Plain-text document sources:

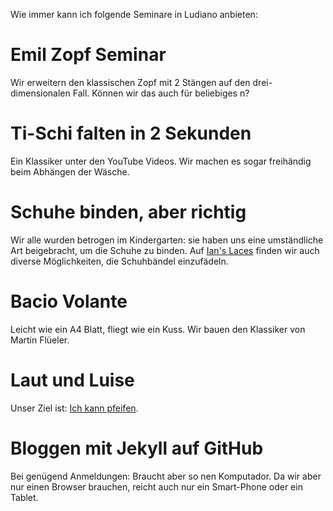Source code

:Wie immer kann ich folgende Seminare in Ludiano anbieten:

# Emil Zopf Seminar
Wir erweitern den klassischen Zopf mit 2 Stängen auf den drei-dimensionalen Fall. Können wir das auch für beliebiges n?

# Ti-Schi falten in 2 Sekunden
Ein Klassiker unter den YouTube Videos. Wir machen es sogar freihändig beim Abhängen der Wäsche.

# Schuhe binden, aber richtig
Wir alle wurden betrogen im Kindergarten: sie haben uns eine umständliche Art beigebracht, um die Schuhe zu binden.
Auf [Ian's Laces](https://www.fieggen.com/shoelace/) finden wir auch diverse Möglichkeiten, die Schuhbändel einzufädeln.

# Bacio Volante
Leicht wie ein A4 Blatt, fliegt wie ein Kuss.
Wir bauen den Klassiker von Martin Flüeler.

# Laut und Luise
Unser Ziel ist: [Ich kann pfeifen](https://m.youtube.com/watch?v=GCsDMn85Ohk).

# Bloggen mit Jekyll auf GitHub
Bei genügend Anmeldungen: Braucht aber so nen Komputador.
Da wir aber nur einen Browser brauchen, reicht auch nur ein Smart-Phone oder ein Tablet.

...

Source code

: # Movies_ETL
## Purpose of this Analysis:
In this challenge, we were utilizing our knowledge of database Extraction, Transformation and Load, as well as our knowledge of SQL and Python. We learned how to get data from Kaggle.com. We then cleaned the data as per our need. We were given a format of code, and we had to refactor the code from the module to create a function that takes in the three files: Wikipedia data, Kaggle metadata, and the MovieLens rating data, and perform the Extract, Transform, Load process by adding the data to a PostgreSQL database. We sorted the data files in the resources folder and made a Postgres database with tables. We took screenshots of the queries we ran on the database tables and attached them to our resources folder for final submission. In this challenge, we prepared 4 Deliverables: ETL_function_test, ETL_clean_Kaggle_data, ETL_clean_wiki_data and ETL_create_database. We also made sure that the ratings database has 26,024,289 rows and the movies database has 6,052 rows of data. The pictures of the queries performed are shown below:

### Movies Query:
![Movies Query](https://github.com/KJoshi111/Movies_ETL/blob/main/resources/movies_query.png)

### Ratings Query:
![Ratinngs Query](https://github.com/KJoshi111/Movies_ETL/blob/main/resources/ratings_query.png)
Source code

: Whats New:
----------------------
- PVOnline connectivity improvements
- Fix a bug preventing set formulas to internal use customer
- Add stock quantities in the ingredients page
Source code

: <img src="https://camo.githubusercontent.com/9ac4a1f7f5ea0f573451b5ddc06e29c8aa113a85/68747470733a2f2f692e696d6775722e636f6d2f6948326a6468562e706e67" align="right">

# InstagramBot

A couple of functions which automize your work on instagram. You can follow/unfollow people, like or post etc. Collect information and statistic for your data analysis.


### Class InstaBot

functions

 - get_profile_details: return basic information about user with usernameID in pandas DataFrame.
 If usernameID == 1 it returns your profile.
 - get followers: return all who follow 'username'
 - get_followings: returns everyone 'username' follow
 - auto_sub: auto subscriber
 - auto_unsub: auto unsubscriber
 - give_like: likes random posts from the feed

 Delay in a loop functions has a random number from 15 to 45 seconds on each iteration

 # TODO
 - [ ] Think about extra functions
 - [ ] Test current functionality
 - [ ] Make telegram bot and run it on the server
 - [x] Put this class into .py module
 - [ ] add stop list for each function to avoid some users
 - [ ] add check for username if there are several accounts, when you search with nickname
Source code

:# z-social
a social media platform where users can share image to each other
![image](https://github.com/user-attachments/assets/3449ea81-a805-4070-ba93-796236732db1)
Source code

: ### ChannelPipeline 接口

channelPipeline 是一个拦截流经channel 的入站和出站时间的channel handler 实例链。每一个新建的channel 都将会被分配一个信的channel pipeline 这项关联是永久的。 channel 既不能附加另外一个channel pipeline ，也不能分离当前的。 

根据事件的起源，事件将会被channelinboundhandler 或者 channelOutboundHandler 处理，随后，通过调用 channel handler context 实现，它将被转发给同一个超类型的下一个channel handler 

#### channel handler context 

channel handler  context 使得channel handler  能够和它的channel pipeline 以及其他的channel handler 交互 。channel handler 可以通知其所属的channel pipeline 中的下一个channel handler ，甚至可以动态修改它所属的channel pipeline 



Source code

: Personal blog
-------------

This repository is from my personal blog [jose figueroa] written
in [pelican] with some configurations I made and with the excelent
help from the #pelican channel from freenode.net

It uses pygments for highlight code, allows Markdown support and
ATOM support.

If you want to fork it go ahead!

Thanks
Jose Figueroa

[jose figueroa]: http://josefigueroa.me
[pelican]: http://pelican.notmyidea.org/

* * *

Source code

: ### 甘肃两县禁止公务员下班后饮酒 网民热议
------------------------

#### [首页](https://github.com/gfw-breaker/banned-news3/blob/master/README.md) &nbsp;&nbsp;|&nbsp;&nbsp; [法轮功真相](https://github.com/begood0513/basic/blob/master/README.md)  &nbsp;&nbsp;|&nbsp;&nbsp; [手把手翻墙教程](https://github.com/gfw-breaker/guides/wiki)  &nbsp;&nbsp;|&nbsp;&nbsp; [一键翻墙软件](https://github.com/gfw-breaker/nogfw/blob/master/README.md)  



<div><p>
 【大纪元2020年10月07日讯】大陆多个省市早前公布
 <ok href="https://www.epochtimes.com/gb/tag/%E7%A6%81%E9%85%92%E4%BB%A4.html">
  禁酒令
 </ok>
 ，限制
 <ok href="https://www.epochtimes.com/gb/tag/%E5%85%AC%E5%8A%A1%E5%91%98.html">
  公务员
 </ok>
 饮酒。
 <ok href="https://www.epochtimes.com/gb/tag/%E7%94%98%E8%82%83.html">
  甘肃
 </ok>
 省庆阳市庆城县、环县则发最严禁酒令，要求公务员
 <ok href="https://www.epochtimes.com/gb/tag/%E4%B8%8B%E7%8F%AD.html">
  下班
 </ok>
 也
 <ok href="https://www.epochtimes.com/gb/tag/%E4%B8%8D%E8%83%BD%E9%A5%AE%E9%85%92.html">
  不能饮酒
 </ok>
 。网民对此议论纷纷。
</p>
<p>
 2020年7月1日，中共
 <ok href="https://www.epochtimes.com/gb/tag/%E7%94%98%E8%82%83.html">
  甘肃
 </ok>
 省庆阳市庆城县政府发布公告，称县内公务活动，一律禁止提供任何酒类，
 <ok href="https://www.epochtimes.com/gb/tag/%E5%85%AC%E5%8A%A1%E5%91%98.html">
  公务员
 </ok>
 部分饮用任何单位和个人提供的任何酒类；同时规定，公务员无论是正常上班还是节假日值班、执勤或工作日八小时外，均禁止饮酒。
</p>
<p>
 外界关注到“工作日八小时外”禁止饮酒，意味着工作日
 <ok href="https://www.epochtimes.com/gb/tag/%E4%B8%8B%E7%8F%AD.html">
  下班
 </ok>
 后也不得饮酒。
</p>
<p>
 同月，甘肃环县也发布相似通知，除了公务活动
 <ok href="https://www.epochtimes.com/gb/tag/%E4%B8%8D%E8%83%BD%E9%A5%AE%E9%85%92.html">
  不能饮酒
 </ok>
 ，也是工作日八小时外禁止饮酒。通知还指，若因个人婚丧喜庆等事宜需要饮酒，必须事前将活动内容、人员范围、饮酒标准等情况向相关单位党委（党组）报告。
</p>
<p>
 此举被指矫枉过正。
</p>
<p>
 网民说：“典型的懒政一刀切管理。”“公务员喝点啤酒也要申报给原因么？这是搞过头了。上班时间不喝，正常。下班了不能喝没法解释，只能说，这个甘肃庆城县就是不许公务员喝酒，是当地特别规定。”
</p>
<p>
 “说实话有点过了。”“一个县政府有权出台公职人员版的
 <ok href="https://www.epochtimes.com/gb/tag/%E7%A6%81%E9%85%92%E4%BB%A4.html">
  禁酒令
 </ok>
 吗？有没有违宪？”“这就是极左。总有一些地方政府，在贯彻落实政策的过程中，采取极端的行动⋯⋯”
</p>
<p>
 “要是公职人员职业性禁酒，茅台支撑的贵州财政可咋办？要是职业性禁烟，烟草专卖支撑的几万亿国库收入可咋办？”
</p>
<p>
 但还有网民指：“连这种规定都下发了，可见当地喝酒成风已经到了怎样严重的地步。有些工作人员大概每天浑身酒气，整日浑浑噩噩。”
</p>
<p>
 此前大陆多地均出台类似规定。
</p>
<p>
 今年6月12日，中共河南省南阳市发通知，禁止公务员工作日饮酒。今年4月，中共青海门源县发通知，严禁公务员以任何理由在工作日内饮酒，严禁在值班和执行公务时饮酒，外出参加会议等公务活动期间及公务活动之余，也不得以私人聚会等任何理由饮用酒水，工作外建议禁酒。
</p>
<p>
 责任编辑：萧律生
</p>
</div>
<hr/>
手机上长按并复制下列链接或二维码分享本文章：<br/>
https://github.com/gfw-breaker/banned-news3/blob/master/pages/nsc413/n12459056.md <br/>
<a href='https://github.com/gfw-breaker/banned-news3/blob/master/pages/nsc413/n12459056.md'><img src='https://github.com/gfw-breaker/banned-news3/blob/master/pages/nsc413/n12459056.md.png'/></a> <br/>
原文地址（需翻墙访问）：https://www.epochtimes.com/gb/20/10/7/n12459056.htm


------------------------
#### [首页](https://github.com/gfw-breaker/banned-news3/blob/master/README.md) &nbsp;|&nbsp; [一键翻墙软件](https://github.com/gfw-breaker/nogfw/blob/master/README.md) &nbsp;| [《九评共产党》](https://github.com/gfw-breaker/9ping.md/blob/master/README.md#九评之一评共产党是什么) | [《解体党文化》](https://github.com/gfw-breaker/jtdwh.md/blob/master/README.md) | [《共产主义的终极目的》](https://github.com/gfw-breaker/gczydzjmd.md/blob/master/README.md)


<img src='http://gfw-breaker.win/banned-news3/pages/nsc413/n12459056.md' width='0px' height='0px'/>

■ Activity: Switch "feed" to "timeline" in the lines of the items starting with the line with "- get_profile_details: return" and going on through the line with "- give_like: likes", keeping everything else the same. Give only those lines.

■ Response area:
 - get_profile_details: return basic information about user with usernameID in pandas DataFrame.
 If usernameID == 1 it returns your profile.
 - get followers: return all who follow 'username'
 - get_followings: returns everyone 'username' follow
 - auto_sub: auto subscriber
 - auto_unsub: auto unsubscriber
 - give_like: likes random posts from the timeline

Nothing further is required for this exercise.